Miles Bruner, a former Republican operative, says he resigned from a Washington digital fundraising firm and is trying to make amends after years of writing inflammatory, misleading pitches. In an NPR interview, he described the personal and political moments that led him to walk away.
Miles Bruner, a Californian who says he became politically active in high school by arguing against liberals on his debate team, told NPR he recently left his job in Republican politics and wants to make amends for work he believes “severely damaged our democracy.” He first shared his story in an essay for The Bulwark and then spoke with NPR’s Steve Inskeep in an interview published November 13, 2025.
According to his Bulwark essay, Bruner began his career working for California state Sen. Janet Nguyen before moving to Washington to join Campaign Solutions, a GOP digital fundraising firm. He praised the company as a supportive employer that helped him start a family, but said the day-to-day work involved producing inflammatory appeals. As NPR noted, Bruner wrote that “it was routine to publish content that pushed election fraud conspiracies, stoked anti-immigrant sentiment and sowed distrust in our institutions.”
Bruner recounted one pattern from the weeks after the 2020 election: sending appeals for candidates who had no evidence of fraud in their races while still warning supporters that results could change “because of potential fraud” and urging donations. He said such messages were driven by what generated engagement and by feedback loops between social media and email strategy.

Saved data entries:
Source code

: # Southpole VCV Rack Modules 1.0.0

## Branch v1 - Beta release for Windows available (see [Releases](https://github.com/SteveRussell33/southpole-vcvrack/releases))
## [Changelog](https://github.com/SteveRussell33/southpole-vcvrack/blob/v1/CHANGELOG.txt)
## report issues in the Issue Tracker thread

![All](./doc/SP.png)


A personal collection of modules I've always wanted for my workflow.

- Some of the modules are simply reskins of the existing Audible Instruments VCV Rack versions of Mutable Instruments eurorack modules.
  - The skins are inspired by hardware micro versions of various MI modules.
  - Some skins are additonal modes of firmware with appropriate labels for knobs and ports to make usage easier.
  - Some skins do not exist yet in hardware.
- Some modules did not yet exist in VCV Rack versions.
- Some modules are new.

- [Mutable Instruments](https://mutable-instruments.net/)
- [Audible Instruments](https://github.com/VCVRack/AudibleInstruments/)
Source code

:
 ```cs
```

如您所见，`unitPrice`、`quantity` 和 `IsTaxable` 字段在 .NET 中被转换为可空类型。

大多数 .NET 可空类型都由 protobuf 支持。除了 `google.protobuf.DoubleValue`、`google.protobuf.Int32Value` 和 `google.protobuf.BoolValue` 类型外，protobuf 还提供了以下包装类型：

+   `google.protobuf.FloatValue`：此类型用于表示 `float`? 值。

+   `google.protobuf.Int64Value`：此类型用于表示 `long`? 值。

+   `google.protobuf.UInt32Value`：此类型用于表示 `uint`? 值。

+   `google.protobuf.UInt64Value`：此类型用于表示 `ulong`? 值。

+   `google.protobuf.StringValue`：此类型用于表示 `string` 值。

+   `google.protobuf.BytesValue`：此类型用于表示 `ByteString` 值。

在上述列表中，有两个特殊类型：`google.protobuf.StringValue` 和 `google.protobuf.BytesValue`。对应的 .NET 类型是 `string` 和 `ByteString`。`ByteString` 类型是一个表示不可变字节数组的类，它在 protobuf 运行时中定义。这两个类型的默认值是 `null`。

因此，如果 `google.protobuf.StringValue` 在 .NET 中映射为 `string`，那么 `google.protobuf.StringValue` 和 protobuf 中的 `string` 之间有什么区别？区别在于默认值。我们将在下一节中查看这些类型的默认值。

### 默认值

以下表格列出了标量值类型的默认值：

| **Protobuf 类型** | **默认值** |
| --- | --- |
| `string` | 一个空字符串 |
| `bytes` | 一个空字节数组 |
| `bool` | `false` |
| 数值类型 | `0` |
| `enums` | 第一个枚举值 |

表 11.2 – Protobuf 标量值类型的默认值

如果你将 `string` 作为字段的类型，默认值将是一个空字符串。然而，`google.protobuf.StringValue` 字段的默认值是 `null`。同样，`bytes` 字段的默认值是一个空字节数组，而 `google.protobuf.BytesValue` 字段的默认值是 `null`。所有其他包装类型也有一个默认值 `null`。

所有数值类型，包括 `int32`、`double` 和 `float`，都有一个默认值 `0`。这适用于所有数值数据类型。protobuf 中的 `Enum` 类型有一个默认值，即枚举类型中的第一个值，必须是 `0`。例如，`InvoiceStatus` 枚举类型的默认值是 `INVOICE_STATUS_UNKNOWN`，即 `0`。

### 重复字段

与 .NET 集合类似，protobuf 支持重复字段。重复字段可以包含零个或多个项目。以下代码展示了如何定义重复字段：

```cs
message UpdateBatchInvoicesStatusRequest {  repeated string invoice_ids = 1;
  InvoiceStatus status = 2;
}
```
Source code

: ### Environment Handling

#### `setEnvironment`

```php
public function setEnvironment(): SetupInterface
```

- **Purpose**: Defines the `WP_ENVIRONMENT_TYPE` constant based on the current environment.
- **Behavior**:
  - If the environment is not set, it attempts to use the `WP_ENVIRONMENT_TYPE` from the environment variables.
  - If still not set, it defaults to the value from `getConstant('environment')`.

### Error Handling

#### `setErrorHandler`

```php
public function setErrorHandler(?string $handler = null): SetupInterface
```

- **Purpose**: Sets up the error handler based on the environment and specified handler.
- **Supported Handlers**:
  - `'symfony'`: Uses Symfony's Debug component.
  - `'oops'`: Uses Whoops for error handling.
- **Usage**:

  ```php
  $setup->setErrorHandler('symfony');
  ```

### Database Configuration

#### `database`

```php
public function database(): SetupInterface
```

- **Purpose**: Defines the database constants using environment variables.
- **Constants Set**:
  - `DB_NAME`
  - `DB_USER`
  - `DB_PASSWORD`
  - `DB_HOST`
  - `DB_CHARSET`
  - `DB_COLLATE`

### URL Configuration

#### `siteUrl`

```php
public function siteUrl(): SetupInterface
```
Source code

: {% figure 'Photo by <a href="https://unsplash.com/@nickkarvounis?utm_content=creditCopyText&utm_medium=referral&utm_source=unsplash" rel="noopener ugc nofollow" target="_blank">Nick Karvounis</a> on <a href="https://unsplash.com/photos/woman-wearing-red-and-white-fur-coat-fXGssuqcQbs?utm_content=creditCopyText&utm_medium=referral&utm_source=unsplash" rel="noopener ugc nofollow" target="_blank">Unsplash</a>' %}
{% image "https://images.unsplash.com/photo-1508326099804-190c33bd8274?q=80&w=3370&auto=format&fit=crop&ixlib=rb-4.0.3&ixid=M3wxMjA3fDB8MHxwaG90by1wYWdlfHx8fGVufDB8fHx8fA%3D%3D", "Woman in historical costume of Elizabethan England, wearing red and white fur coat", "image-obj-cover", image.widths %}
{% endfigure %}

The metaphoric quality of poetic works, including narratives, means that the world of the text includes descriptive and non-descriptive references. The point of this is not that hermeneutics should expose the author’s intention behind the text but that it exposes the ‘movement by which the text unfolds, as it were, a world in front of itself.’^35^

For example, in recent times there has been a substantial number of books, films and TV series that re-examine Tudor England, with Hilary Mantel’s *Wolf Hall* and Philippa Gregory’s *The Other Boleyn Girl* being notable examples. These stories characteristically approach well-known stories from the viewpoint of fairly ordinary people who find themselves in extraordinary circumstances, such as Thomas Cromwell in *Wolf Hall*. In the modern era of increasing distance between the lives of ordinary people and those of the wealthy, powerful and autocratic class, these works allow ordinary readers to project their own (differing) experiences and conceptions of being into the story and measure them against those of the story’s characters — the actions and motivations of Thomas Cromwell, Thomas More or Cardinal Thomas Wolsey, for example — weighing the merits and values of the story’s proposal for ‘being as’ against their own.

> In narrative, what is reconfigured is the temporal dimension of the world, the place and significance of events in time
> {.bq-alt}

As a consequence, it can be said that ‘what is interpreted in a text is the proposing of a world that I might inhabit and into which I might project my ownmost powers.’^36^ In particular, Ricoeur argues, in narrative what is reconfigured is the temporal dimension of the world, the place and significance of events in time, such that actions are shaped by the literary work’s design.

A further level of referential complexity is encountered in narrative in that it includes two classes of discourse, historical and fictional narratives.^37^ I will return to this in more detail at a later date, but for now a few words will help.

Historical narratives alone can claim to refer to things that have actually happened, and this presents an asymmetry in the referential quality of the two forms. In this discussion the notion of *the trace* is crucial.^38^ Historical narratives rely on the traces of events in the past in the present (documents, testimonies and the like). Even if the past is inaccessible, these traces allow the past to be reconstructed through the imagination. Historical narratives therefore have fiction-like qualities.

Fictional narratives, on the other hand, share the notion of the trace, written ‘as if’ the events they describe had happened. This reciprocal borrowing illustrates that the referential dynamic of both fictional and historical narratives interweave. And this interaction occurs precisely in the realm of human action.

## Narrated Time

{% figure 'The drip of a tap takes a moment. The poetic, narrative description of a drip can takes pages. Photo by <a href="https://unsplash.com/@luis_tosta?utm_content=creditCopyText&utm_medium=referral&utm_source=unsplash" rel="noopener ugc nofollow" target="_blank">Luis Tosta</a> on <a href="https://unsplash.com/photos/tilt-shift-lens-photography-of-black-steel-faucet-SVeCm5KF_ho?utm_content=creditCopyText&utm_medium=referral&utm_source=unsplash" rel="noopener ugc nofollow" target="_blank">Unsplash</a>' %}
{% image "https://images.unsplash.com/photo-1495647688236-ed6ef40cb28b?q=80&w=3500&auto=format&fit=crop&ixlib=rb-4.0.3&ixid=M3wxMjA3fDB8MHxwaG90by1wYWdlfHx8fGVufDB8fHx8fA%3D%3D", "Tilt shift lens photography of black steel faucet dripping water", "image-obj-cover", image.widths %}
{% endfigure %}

LIST OF TASKS:
(a) Summarize the Miles Bruner article in two sentences.
(b) Please extend the Miles Bruner article with the paragraphs that would follow its final one.

ANSWER SECTION:
(a) Miles Bruner, a former Republican operative, says he resigned from Campaign Solutions, a GOP digital fundraising firm in Washington, and wants to make amends for work he believes "severely damaged our democracy." In his Bulwark essay and an NPR interview, he described how the job routinely involved inflammatory appeals that pushed election fraud conspiracies, stoked anti-immigrant sentiment and sowed distrust in institutions, including post-2020 pitches that warned of potential fraud without evidence to drive donations.

(b)
Bruner’s misgivings predated his move to Washington. He told NPR that while working for the Republican state senator in 2017, his office posted on Facebook calling Heather Heyer—the woman killed during the white supremacist rally in Charlottesville, Va.—a hero. After backlash, the office deleted or revised the post. “I literally went home, and I cried,” he said. His Bulwark essay describes similar internal conflicts during that period.
The personal turning point, he said, came after the Supreme Court’s Dobbs v. Jackson Women’s Health Organization decision overturned Roe v. Wade in June 2022. In 2023, Bruner and his wife experienced a miscarriage. That experience, he told NPR, made the consequences of restricted reproductive care concrete: “What if we had needed it? What if something had been slightly different?”
Even then, he stayed on “a couple more years,” clinging to the comfort and stability of a job he knew. He ultimately decided to quit after, in his words, seeing “masked federal agents in our streets,” saying he could not justify his work to his daughter in the future.
Bruner said the reaction to his public break included “explosive rants” and people “targeting [his] family,” prompting him to pause interviews before hearing from supporters and resuming conversations. He also told NPR that, in his experience, Republicans’ election denialism, anti-immigrant tirades and anti-democratic policies were not mirrored on the Democratic side at the same level.
NPR reported that it reached out to Campaign Solutions, Bruner’s former employer, but had not heard back.
Bruner’s Bulwark essay frames his decision in broader terms, describing the GOP as having devolved into a “cult of personality” since 2015 and urging other Republican consultants and staff to follow their consciences and leave.